#### Tasks to carry out
1. In the album description below, why does Resonant Passages use images and sounds of Hong Kong traffic?
2. According to the album description that follows, which E.E. Cummings collection supplies the poem text triggered in Four Improvisations on Cummings?
3. Resume the album description below, picking up after its final sentence.

#### Excerpted text

__________________________________________________

Release Date: May 22, 2020
Catalog #: RR8030
Format: Digital & Physical

DVD & Blu-ray in 5.1 surround-sound

21st Century
Chamber
Electronic
Piano
Violin

A Connotation of Infinity

Christopher J. Keyes composer

Janáček Philharmonic Ostrava

Christopher J. Keyes piano
Patrick Yim violin
Tete Bae & Matthias Ziegler flutes
Leung Chi Shing & Barnabas Volgyesi clarinets

Christopher J. Keyes’s new album, Ravello Records’ A CONNOTATION OF INFINITY, speaks directly to why listeners should embrace the transgressive element of electronics in traditional classical music. Keyes, who wrote as much software for the album as he did music, employs what he calls a 3D audio for a more immersive listening experience. Keyes’s latest release, which features performances of select pieces on video, envelopes and entrances the minds of listeners from all walks of life.

The album opens with the 17+ minute epic Of Worlds Beyond. Performed by an orchestra, the composition possesses a well-rounded quality of sound. Another unique feature in Keyes’s album is the use of non-musical elements to influence the piece. In Four Improvisations on Cummings, the composer uses keyboard sensors to detect pitch and dynamics that, when played, subsequently trigger text from poems in E.E. Cummings’ collection “Tulips and Chimneys." Resonant Passages features images and sounds of Hong Kong traffic as an accent to the composition’s reflection on how streams of images and sounds resonate with us as listeners and human beings.

__________________________________________________

#### Listed entries

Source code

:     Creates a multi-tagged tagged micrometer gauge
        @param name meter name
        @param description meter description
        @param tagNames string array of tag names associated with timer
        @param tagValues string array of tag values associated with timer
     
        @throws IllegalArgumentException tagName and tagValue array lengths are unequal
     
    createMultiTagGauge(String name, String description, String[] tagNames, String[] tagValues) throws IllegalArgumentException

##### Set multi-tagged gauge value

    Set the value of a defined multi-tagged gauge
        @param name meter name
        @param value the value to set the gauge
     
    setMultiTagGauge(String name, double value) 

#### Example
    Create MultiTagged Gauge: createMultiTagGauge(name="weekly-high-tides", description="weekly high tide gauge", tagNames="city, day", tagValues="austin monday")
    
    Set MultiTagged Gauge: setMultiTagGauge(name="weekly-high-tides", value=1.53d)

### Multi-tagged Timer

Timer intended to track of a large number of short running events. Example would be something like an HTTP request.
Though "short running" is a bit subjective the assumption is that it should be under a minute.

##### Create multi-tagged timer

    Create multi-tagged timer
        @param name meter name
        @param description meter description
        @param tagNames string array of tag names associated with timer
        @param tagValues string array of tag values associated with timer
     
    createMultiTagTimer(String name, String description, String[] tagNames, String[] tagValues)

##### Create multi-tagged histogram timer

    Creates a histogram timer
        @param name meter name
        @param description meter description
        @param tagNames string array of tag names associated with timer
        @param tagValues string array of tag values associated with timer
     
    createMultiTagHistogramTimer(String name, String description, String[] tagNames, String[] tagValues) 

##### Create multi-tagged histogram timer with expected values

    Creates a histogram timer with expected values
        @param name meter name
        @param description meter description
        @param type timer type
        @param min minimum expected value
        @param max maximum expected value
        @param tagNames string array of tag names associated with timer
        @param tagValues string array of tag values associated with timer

__________________________________________________

#### Responses per task
1. According to the description, the images and sounds of Hong Kong traffic serve as an accent to the piece's reflection on how streams of images and sounds resonate with us as listeners and human beings.

2. The text comes from the collection "Tulips and Chimneys."

3.
In some compositions, the piano gives way to other instruments that star the show. Antiphon In Memory of Pierre Boulez, for instance, is a piece written for two flutes and two clarinets, paying homage to the late composer through the minimalist use of processing available in Boulez’ time. Tree of Remembrance features only violin and tape. An homage to Henri Dutilleux, Keyes wrote the composition to loosely mirror Dutilleux’s violin concerto “L'Arbre Des Songs."

A CONNOTATION OF INFINITY pushes boundaries and opens listeners to new experiences, both audially and visually. Don’t miss the chance to be a part of this riveting performance.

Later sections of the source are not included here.